Les sondages sont-ils plus fiables que les élections ?

La nouvelle livrée du baromètre trimestriel de La Libre Belgique/RTBF/Dedicated Research vient de sortir, et occupera probablement les commentateurs une bonne partie du week-end. La N-VA y confirme son maintien à un niveau stratosphérique avec 39 % des intentions de vote. Ce chiffre semble pourtant peu réaliste tant il est en totale contradiction avec les résultats observés aux dernières élections provinciales. Retour sur un oubli et une situation où la fiction sondagière semble avoir définitivement supplanté la réalité des urnes.
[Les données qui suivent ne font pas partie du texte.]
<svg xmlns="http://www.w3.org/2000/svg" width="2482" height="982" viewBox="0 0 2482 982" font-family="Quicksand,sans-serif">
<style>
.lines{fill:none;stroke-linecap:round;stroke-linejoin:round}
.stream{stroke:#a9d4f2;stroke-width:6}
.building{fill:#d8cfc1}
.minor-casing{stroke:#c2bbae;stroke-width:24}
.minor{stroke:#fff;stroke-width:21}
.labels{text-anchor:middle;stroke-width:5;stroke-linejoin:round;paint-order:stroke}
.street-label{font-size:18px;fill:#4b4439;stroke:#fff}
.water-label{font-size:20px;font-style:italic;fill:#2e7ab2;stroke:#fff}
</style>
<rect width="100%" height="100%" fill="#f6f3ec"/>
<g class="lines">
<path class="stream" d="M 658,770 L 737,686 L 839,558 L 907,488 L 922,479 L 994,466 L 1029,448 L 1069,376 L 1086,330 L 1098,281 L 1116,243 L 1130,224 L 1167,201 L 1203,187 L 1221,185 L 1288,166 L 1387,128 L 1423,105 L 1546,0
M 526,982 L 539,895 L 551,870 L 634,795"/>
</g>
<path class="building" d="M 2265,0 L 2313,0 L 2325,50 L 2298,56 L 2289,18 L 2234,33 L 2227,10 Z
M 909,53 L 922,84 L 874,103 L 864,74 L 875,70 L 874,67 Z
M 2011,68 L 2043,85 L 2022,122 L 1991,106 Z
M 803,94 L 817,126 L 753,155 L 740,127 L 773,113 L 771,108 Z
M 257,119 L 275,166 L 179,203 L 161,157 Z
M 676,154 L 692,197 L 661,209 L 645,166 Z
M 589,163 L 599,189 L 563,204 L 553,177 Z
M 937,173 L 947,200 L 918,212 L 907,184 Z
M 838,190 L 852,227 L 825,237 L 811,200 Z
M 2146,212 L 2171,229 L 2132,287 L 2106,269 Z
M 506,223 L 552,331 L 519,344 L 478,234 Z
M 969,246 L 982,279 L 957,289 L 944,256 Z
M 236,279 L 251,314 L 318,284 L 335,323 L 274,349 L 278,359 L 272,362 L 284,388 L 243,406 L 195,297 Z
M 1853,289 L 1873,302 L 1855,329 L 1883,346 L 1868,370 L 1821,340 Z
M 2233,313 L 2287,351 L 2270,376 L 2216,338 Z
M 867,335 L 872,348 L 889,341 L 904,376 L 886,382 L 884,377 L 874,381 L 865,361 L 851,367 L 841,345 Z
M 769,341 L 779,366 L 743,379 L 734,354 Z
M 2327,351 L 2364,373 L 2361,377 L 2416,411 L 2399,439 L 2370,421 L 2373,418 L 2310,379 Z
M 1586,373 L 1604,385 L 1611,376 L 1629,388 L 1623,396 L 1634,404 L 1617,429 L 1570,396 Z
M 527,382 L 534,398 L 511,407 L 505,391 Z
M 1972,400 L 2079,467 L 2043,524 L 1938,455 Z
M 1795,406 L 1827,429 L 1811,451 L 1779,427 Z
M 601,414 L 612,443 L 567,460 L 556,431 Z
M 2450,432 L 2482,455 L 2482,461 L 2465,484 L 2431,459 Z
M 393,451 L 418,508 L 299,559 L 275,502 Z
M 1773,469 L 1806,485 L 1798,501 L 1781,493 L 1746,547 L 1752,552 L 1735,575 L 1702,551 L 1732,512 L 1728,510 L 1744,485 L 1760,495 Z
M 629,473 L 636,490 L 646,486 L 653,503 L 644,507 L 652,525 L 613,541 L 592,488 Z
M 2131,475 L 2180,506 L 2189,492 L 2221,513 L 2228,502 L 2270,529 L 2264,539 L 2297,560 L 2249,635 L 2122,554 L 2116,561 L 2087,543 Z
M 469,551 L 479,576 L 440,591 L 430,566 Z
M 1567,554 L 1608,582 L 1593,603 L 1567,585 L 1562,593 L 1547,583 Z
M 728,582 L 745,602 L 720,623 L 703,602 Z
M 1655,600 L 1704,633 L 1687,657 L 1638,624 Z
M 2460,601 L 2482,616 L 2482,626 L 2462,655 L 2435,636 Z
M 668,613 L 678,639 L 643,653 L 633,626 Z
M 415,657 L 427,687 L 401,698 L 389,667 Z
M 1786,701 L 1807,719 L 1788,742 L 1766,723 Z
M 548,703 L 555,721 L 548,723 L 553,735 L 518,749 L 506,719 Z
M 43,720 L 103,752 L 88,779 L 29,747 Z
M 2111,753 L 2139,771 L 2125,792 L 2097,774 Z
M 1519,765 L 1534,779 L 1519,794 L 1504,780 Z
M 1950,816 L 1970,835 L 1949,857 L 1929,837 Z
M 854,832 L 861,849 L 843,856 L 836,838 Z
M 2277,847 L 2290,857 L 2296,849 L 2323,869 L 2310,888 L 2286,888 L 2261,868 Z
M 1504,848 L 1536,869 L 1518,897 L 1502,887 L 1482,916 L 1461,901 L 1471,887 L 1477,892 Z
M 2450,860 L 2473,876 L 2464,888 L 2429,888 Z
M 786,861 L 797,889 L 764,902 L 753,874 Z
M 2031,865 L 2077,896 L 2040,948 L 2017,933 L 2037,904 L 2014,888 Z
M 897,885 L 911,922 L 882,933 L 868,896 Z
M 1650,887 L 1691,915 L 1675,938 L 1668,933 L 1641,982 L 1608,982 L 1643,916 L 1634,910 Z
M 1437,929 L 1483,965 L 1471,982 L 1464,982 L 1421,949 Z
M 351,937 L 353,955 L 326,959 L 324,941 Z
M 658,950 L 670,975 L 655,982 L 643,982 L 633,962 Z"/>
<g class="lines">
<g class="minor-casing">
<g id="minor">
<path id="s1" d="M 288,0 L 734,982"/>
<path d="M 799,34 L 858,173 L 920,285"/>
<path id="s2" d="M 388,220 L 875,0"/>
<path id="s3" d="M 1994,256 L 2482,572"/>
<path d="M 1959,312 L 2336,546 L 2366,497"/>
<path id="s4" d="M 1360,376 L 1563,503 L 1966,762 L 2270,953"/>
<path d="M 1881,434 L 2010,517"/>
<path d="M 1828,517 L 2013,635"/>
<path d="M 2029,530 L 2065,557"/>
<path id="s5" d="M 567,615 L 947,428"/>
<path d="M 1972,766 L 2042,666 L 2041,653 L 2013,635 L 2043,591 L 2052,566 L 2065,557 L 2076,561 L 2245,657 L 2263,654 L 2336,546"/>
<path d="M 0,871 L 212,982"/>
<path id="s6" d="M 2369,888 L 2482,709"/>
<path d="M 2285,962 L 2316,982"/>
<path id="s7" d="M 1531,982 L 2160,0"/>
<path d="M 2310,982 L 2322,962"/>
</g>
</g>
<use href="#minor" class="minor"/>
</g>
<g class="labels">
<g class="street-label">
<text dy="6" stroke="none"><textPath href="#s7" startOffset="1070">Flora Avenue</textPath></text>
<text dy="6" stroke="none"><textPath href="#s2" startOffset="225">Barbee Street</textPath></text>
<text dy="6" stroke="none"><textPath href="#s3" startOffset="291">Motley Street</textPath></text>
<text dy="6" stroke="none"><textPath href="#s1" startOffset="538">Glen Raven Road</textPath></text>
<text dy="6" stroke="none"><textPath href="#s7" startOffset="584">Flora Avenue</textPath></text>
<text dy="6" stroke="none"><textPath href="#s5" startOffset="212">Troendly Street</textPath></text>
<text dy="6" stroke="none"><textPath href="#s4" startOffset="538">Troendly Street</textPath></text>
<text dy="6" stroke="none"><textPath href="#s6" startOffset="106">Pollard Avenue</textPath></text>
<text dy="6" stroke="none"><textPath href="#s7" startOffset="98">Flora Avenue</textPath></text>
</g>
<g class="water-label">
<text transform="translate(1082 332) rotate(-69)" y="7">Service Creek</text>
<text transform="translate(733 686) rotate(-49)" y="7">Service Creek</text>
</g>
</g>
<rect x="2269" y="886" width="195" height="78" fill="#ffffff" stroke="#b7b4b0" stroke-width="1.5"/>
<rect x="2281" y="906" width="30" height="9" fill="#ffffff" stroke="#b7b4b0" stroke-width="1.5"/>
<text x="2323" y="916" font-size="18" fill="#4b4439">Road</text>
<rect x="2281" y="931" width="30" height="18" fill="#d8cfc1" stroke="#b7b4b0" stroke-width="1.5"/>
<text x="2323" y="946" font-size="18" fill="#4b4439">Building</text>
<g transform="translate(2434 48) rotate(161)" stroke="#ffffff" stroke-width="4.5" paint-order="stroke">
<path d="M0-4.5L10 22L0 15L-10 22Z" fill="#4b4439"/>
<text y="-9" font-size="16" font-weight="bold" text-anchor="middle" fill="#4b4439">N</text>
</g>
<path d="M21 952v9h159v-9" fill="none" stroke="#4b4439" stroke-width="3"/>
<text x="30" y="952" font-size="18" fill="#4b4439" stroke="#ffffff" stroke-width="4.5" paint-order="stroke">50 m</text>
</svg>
Dans un précédent billet, j’avais déjà pointé les imprécisions et le peu de fiabilité des sondages d’opinion. Mais depuis lors, un élément nouveau est venu s’ajouter : les élections communales et provinciales d’octobre 2012. Celles-ci ont – encore une fois diront certains – largement invalidé les résultats annoncés par les sondages. C’est en particulier le cas pour ce qui – pourquoi se le cacher ? – est le principal sujet d’intérêt pour la majorité des observateurs : le score de la N-VA.

Pour traiter cette question, laissons de côté les résultats des élections communales. Ceux-ci dépendent en effet directement des contextes locaux et des personnalités présentes. Ainsi si Bart De Wever a triomphé à Anvers (37 % des suffrages), la N-VA a fait des scores beaucoup plus modestes dans d’autres grandes villes flamandes (entre 17 et 20 % à Gand, Bruges ou Louvain) et a réalisé, sur l’ensemble de la Flandre, un score global de 23 %.

Les élections provinciales offrent en revanche un point de comparaison plus pertinent avec des élections fédérales, et donc avec les sondages qui sont censés en mesurer les intentions. En effet les partis s’y présentent sous leurs noms propres et, surtout, les électeurs sont peu au fait des enjeux provinciaux. Ils ne s’expriment donc pas en fonction de ceux-ci, ni des candidats présentés ou de programmes provinciaux souvent inconnus (lorsqu’ils existent). Les élections provinciales peuvent donc apparaitre comme une sorte de sondage grandeur nature où les électeurs ont plutôt indiqué leur parti préféré du moment.

Or des différences flagrantes apparaissent entre les résultats de ces élections et ceux des sondages réalisés régulièrement par les différents médias du pays. Pour la N-VA, l’écart est de l’ordre de dix points : entre 35 et 40 % dans les sondages contre 28 % aux provinciales. Un écart très important qui change fondamentalement la perception de la situation politique et de sa dynamique.

Prédictions et réalité

Ainsi, dans le monde théorique des sondages, la N-VA fait à peu près autant que les trois partis flamands réunis dans le gouvernement Di Rupo. Mais en octobre 2012, dans la réalité des urnes, la N-VA n’avait que sept points d’avance sur le CD&V, et pesait donc autant que ce dernier augmenté de la moitié du SPA.

De même, selon les sondages, additionner les scores de la N-VA et du Vlaams Belang nous amène à un niveau proche de la majorité absolue. La N-VA serait donc en mesure de tout bloquer. Mais si l’on transpose les résultats des provinciales en sièges à la chambre, le gouvernement Di Rupo actuel obtiendrait la majorité qui lui fait actuellement défaut en Flandre. Cherchez l’erreur.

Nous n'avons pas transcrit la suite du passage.